**Your tasks**
[1] Update the Skype group chat thread starting at "Was just curious" and ending at "(Oct 30, 2012)", changing "group chat" to "video call".
[2] In the Skype group chat thread, which program did Avarris use while playing World of Warcraft?
[3] Proceed with the Skype group chat thread from the point where it stops.

**Quoted passage**
....

# Group chat on Skype, anyone?



## Alex (Dec 7, 2012)

Was just curious if anyone wanted to make or join one? I don't have any hedgie friends on skype and thought the idea of having a group chat with people with similar interests would be awesome haha. If you'd like to, go ahead and post your skype username, or if you're uncomfortable with it being that public just message it to me!


----------



## AnnabellasMomma (Oct 30, 2012)

rachelle.ridout1


----------



## Avarris (Dec 3, 2012)

If I had skype I'd be all over this. However, we're on a shared computer (mine is in storage) If I had my computer out of storage, I'd be golden. I used to use Ventrillo when I played World of Warcraft, so I'm guessing its pretty similiar. I've already got a headset and mic... but I'm not even going to attempt to try it on this computer. I'm lucky this one actually boots up Facebook half the time (thank god for my Kindle Fire!). LOL I miss my computer, but space here keeps getting tighter and tighter.

....

Images with localized body landmarks:
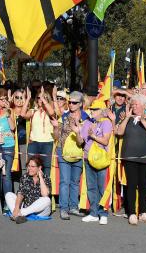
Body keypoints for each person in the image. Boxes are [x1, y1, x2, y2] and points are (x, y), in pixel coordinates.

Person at [115, 94, 146, 225]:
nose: (134, 106)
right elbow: (119, 132)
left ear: (144, 106)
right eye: (132, 104)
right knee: (132, 185)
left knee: (144, 186)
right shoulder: (127, 119)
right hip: (130, 157)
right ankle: (132, 213)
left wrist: (143, 120)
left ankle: (143, 212)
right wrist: (127, 118)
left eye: (136, 104)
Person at [78, 98, 113, 224]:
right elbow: (80, 141)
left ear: (101, 111)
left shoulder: (106, 123)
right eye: (91, 109)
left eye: (95, 109)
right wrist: (77, 131)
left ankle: (103, 213)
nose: (92, 111)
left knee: (101, 187)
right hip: (88, 158)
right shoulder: (87, 122)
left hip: (100, 160)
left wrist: (92, 135)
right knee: (91, 187)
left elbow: (105, 141)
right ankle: (93, 213)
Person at [54, 90, 87, 220]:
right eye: (70, 102)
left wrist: (78, 131)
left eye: (74, 102)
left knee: (75, 182)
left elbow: (81, 141)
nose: (71, 104)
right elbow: (56, 137)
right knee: (65, 181)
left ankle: (73, 207)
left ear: (80, 104)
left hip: (78, 152)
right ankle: (64, 208)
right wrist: (56, 128)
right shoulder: (63, 116)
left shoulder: (86, 118)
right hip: (62, 151)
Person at [6, 155, 51, 223]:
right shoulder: (25, 177)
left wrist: (41, 178)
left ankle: (19, 214)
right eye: (28, 166)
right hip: (26, 206)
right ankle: (17, 214)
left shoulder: (46, 178)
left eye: (32, 166)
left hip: (40, 211)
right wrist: (16, 207)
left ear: (39, 168)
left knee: (47, 200)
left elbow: (45, 194)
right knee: (8, 194)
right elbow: (20, 194)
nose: (30, 168)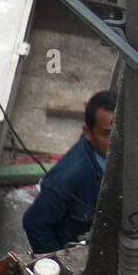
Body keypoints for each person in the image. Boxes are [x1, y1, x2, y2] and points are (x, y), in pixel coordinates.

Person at [23, 90, 116, 253]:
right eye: (106, 134)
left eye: (119, 132)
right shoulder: (68, 177)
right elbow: (34, 223)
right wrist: (58, 264)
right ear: (88, 132)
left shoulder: (124, 154)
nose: (115, 142)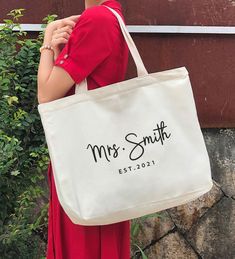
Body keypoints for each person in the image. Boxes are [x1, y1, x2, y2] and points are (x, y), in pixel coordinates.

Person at [37, 0, 130, 258]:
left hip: (83, 163)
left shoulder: (97, 19)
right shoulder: (112, 15)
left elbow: (46, 94)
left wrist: (47, 41)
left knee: (82, 246)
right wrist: (59, 53)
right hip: (102, 157)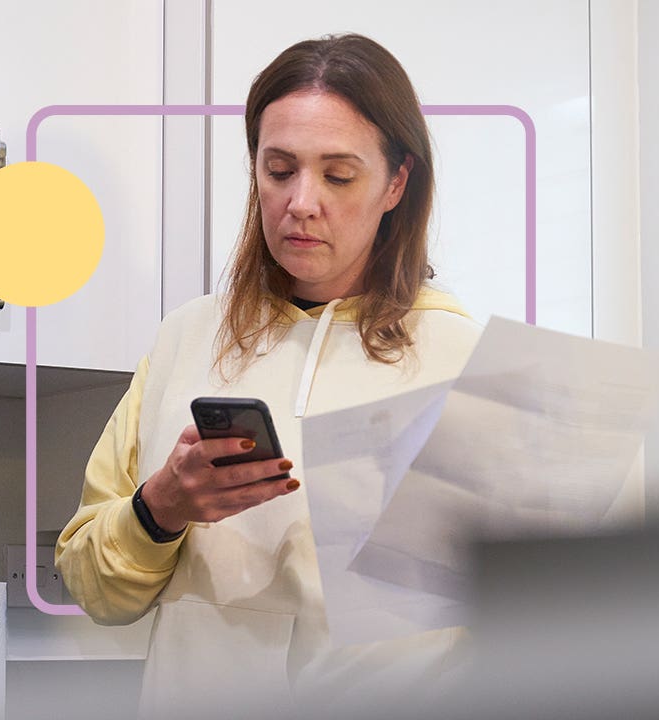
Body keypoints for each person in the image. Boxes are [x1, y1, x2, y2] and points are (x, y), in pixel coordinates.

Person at [55, 33, 482, 718]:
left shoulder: (462, 362)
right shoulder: (185, 339)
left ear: (397, 182)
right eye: (279, 170)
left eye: (338, 175)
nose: (301, 202)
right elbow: (91, 584)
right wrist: (158, 509)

....

**Answers to each task**
[1]
Was just curious if anyone wanted to make or join one? I don't have any hedgie friends on skype and thought the idea of having a video call with people with similar interests would be awesome haha. If you'd like to, go ahead and post your skype username, or if you're uncomfortable with it being that public just message it to me!


----------



## AnnabellasMomma (Oct 30, 2012)

[2] Ventrillo.

[3]
----------



## meggles1410 (Jun 18, 2012)

Omg yes!!! 

When I get home from college ill send you my Skype name 
This will be awesome x


----------



## Alex (Dec 7, 2012)

I'm sorry to hear that, Avarris! When we get enough people it could definitely be a lot of fun :] Hopefully at some point you're able to use skype and you can join us!

Meggles, can't wait to get it <3 I'm looking forward to having this group chat with everyone!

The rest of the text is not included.